In Brazil, it is the converse: this is no new frontier, so associated is the country with the game, but there is a renaissance none the less, clubs mired in penury for years, accustomed to seeing their stars leave, ever younger, for the old world, now striking innovative deals with the companies benefiting from an economic boom to give them the clout to fend off the vultures.
Santos, currently in Japan for the Fifa Club World Cup, have retained both Ganso and Neymar, the two brightest prospects in South America, and are likely to keep the vultures away until the 2014 World Cup; others, like the former Seville striker Luis Fabiano, have seen fit to return to their homeland. Their wages are split between their clubs and a conglomerate of local businesses, each afforded a sliver of image rights in recompense.
It is a combination of the Russian and Brazilian models, though, which has shaped the final frontier. In China, a league chronically afflicted by the spectre of match-fixing continues to attract sponsors and benefactors, despite scant promise of a return on an investment.
"Some investors are under pressure from Beijing," says Cameron Wilson of Wild East Football, an English language website monitoring the game in China. "But there are others who do it for the love of the club or to make a long-term profit, or a mixture of all three.
"The money has been around in China for a while, but it only made it into football this summer, when Guangzhou Evergrande paid $10.6m for Dario Conca from Fluminense in Brazil. There is a tendency among the Chinese for not wanting to be the first to take a risk, but the strong regional identities here mean there is also an element of wanting to keep up with the Joneses. Shanghai lost face when Guangzhou signed Conca, and now, with Anelka, they are trying to regain it. And as soon as one club steps out and gets a player of that calibre, everyone else will want to, too."
Before Anelka, the overwhelming majority of foreigners in China were sundry Serbs and Brazilians.
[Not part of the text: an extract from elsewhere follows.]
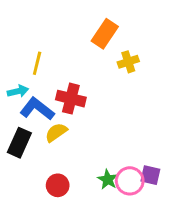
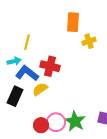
orange rectangle: (105, 34) -> (73, 22), turned -30
green star: (108, 179) -> (75, 121), size x1.5
pink circle: (130, 181) -> (56, 122), moved

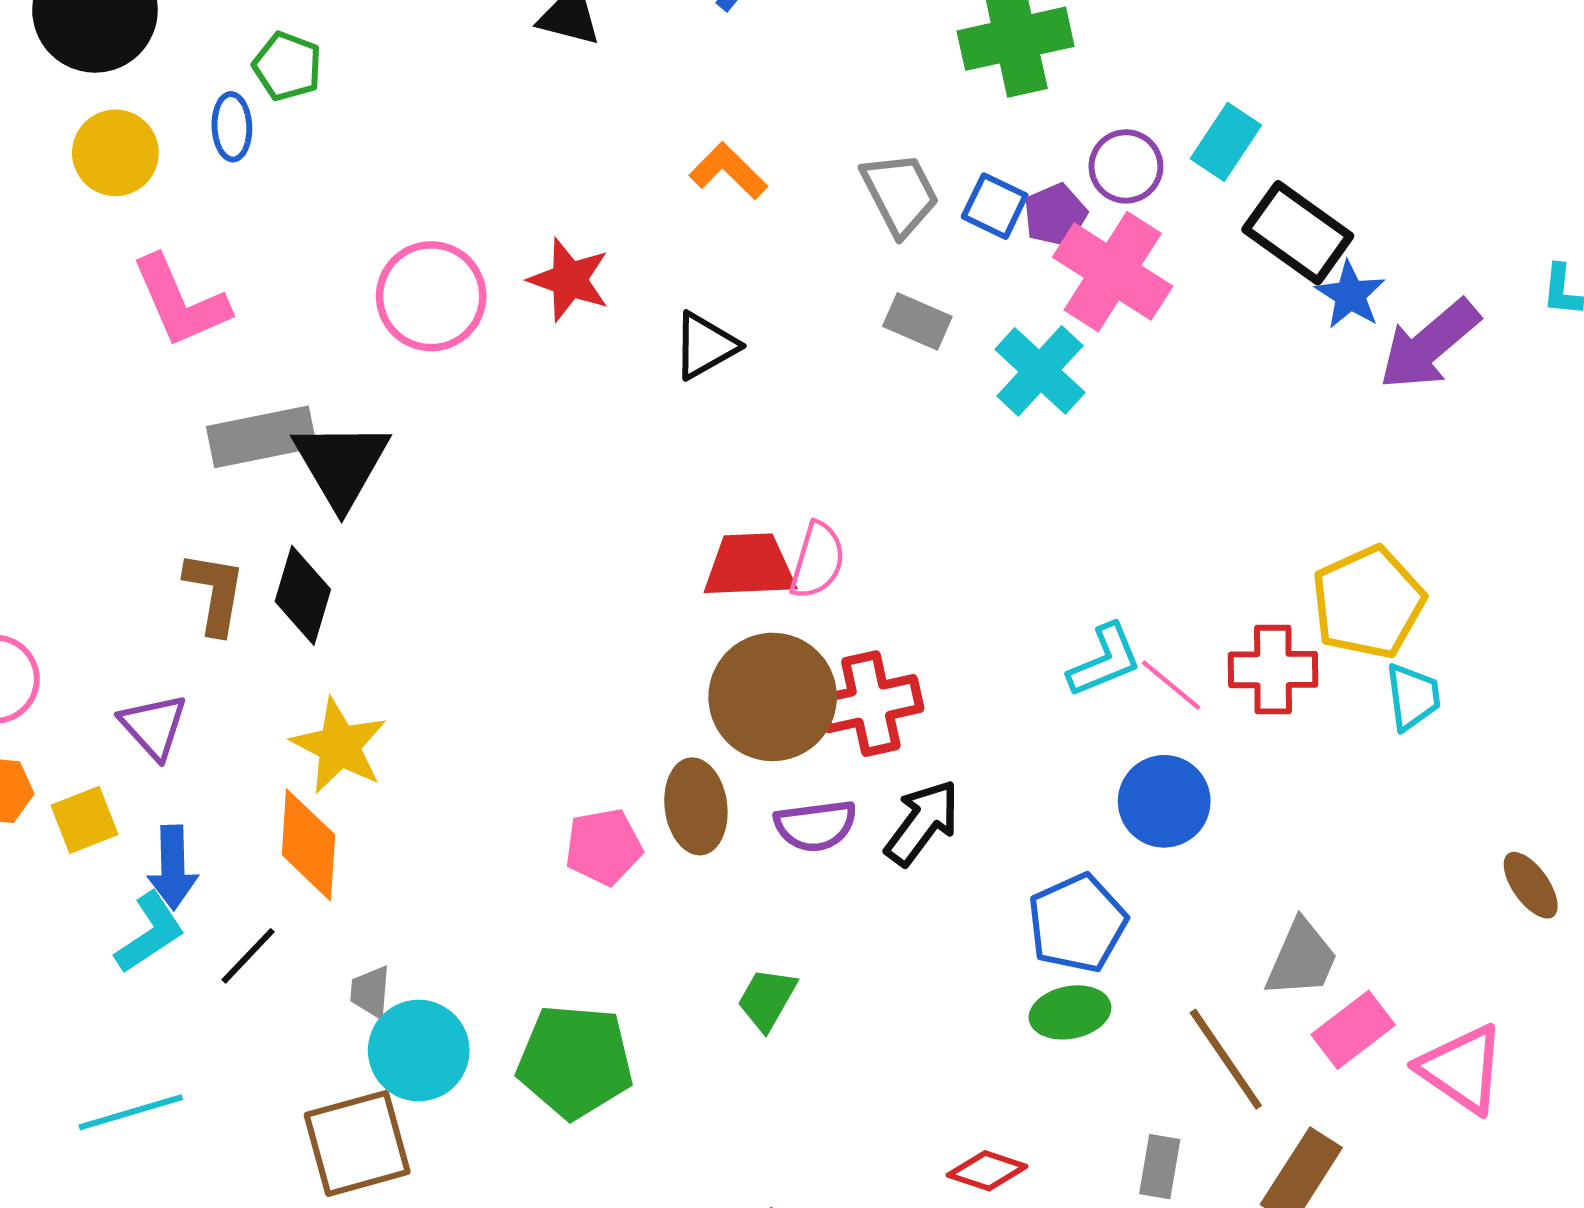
Even Conca, an Argentine who won Brazilian player of the year while at Fluminense, was relatively unheralded outside South America; only a handful of British pioneers, meanwhile, have ventured East since Paul Gascoigne's four-game spell for Gansu Tianma in 2003.
The Scots Derek Riordan and Maurice Ross featured briefly, and so too Marlon Harewood, the nomadic striker who spent six months with Shenzhen Phoenix earlier this year. Now training with his former club Nottingham Forest, it is not too much of a stretch to say he is the most noted alumnus of the division.
"We lived full-time at the training camp, which is pretty intense, but if you can cope with that, I'd recommend going out there to anyone," says the striker, whose goals helped the club – now renamed Ghuangzhou R&F – gain promotion. "The facilities are great, really modern, and the clubs spare no expense on equipment: the coaches are Mercedes Benz, the training gear Nike and adidas.
"We had everything provided for us at the training camp, a film room, table tennis, all that sort of stuff, and the foreign players are given private rooms. There were restaurants on site – one side Chinese, one side Western – and generally the cultural differences weren't as great as I thought they might be. Everyone spoke English pretty fluently, and while there are restaurants serving snake and rat there's plenty of Starbucks. It was a great experience."
Not one without its difficulties: Harewood admits that his club's proprietors did not understand that their famous foreign signing might not score in every game. The riches, one suspects, are enough to make up for such travails; besides, such is the frontiersman's life, from Anelka's trail east, to the snows of Siberia, and the blazing desert of the Gulf.